Earlier today my friend emailed me this op-ed by Ross Douthat from The New York Times. It’s loaded with standard anti-feminist rhetoric about how “all the achievements of the feminist era may have delivered women to greater unhappiness.” Riiiiiiiight, Uh-huh. His opening paragraph:
American women are wealthier, healthier and better educated than they were 30 years ago. They’re more likely to work outside the home, and more likely to earn salaries comparable to men’s when they do. They can leave abusive marriages and sue sexist employers. They enjoy unprecedented control over their own fertility. On some fronts — graduation rates, life expectancy and even job security — men look increasingly like the second sex.
This is horribly oversimplified in so many ways. For starters, the wage gap still exists, so women are not more likely to earn salaries comparable to men’s. And how easy is it to leave abusive relationships? Definitely easier said than done. Furthermore, sexual harassment in and out of the workplace is a persistent problem that many women constantly put up with but given the court’s unfriendly record towards women, many women do not sue sexist employers. Do women really “enjoy unprecedented control over their own fertility”? I would say not exactly, given that abstinence-only sex ed still reigns in this country, and many abortion clinics have had to shut down because of the shitty economy.
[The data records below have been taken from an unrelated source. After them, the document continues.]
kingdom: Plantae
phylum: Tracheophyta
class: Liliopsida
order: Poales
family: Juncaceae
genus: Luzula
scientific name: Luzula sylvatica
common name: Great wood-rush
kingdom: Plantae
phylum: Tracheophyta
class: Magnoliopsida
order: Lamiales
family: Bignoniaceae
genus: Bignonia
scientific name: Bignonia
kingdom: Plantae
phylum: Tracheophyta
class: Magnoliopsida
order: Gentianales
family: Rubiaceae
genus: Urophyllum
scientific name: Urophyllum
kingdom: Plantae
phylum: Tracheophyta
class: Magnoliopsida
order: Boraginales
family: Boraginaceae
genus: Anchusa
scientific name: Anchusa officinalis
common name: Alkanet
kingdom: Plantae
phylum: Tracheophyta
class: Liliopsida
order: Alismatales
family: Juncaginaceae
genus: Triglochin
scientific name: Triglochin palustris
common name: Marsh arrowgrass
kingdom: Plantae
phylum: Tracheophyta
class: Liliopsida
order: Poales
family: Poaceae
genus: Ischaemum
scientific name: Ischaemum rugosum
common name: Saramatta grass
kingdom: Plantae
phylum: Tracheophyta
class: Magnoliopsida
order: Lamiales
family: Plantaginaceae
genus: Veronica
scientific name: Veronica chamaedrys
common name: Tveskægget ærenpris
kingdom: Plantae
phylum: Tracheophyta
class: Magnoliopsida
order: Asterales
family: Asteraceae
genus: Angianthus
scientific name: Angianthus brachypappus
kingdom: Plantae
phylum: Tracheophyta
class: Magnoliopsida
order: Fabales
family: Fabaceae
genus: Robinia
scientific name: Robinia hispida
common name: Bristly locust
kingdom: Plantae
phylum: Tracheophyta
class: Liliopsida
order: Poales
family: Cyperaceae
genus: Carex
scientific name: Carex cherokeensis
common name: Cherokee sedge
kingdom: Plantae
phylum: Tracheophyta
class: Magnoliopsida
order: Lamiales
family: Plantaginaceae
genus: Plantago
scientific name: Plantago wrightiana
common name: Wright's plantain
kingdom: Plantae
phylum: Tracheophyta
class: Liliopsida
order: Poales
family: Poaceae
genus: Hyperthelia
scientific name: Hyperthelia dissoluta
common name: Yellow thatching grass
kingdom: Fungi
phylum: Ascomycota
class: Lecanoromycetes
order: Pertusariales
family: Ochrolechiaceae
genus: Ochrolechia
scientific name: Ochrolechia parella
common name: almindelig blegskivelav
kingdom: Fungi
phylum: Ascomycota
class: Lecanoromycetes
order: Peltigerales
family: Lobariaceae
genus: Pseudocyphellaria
The article that Douthat links to? Not a reputable source. It’s from Double X and it’s by notorious anti-feminist Christina Hoff Sommers. I didn’t have the patience to read her article so I just scrolled through it briefly and when I hit the bottom of the page this is what I read:
Why are there no conferences, petitions, workshops, congressional hearings, or presidential councils to help men close the education gap, the health care gap, the insurance gap, the job-loss gap, and the death gap? Because, unlike women, men do not have hundreds of men’s studies departments, research institutes, policy centers, and lobby groups working tirelessly to promote their challenges as political causes.
OH NO, WHAT ABOUT THE MEN?!!!! IT’S CALLED PATRIARCHY. WE LIVE IN IT. MALE PRIVILEGE ABOUNDS.
Her closing paragraph:
The struggle for women’s rights is far from over, but the serious battlegrounds today are in Muslim societies and in sub-Saharan Africa. In these and other parts of the developing world, most women have not yet seen so much as a ripple of freedom, let alone two major waves of liberation. We should be directing our efforts toward the millions of women who have never had the luxury of coping with the problem that has no name.
Condescending much? Ethnocentric much? Let us liberated westerners plunge ourselves into the poor “third world” and rescue these oppressed women from their plight! But I digress…back to Douthat’s op-ed. In his second paragraph, he writes:
In the 1960s, when Betty Friedan diagnosed her fellow wives and daughters as the victims of “the problem with no name,” American women reported themselves happier, on average, than did men. Today, that gender gap has reversed. Male happiness has inched up, and female happiness has dropped. In postfeminist America, men are happier than women.